Give back word for word every line from the one that includes "18 139 15.43" through the last line of the listing, and nothing besides.

- - - - - - -

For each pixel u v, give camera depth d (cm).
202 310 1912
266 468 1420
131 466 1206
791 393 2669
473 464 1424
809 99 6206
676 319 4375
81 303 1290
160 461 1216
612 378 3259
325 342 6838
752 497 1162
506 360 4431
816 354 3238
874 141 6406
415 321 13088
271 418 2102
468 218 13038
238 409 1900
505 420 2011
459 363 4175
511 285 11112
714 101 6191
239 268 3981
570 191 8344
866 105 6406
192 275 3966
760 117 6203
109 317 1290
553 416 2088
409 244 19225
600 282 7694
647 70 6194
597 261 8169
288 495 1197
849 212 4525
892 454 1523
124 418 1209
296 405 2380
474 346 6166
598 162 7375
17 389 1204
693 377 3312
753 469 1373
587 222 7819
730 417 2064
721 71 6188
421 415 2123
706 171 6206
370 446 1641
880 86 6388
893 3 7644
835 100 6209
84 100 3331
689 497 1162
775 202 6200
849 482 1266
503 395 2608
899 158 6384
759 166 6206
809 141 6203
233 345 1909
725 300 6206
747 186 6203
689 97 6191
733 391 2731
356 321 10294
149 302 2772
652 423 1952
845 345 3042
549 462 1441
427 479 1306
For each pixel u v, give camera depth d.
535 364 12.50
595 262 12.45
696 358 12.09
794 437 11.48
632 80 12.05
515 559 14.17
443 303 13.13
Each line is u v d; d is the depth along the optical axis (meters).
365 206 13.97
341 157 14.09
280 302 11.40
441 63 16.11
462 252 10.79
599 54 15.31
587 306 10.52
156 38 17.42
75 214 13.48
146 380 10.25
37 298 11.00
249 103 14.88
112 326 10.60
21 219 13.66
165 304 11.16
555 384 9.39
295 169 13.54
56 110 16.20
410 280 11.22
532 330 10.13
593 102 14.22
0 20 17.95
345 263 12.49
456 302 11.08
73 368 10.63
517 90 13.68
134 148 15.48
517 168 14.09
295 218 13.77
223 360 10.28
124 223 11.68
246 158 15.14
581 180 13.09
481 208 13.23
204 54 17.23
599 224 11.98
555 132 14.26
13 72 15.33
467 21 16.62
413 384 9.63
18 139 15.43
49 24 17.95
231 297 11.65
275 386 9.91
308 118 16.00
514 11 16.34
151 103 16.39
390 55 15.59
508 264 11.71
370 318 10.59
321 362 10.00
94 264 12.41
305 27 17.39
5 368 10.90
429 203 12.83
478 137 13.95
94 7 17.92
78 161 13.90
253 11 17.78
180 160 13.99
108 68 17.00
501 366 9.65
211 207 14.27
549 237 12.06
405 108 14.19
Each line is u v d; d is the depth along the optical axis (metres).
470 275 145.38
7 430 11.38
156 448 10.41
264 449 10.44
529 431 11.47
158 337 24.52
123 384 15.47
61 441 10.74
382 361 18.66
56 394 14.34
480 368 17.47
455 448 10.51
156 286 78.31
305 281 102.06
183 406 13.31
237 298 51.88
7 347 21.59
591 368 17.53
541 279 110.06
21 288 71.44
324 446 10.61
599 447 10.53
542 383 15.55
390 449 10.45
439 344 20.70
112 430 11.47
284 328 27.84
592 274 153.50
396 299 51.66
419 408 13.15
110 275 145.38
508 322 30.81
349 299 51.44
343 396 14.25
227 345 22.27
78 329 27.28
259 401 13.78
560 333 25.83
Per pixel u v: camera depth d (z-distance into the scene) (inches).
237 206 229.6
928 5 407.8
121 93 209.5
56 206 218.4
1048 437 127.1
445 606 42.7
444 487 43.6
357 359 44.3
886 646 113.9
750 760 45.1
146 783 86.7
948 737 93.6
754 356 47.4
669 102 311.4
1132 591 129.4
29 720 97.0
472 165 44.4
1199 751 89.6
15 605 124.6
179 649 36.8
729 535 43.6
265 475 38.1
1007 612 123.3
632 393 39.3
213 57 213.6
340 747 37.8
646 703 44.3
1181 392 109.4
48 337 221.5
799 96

- - - - - - -

> _Result of the task_:
18 139 15.43
49 24 17.95
231 297 11.65
275 386 9.91
308 118 16.00
514 11 16.34
151 103 16.39
390 55 15.59
508 264 11.71
370 318 10.59
321 362 10.00
94 264 12.41
305 27 17.39
5 368 10.90
429 203 12.83
478 137 13.95
94 7 17.92
78 161 13.90
253 11 17.78
180 160 13.99
108 68 17.00
501 366 9.65
211 207 14.27
549 237 12.06
405 108 14.19
Each line is u v d; d is the depth along the optical axis (metres).
470 275 145.38
7 430 11.38
156 448 10.41
264 449 10.44
529 431 11.47
158 337 24.52
123 384 15.47
61 441 10.74
382 361 18.66
56 394 14.34
480 368 17.47
455 448 10.51
156 286 78.31
305 281 102.06
183 406 13.31
237 298 51.88
7 347 21.59
591 368 17.53
541 279 110.06
21 288 71.44
324 446 10.61
599 447 10.53
542 383 15.55
390 449 10.45
439 344 20.70
112 430 11.47
284 328 27.84
592 274 153.50
396 299 51.66
419 408 13.15
110 275 145.38
508 322 30.81
349 299 51.44
343 396 14.25
227 345 22.27
78 329 27.28
259 401 13.78
560 333 25.83
Per pixel u v: camera depth d (z-distance into the scene) (inches).
237 206 229.6
928 5 407.8
121 93 209.5
56 206 218.4
1048 437 127.1
445 606 42.7
444 487 43.6
357 359 44.3
886 646 113.9
750 760 45.1
146 783 86.7
948 737 93.6
754 356 47.4
669 102 311.4
1132 591 129.4
29 720 97.0
472 165 44.4
1199 751 89.6
15 605 124.6
179 649 36.8
729 535 43.6
265 475 38.1
1007 612 123.3
632 393 39.3
213 57 213.6
340 747 37.8
646 703 44.3
1181 392 109.4
48 337 221.5
799 96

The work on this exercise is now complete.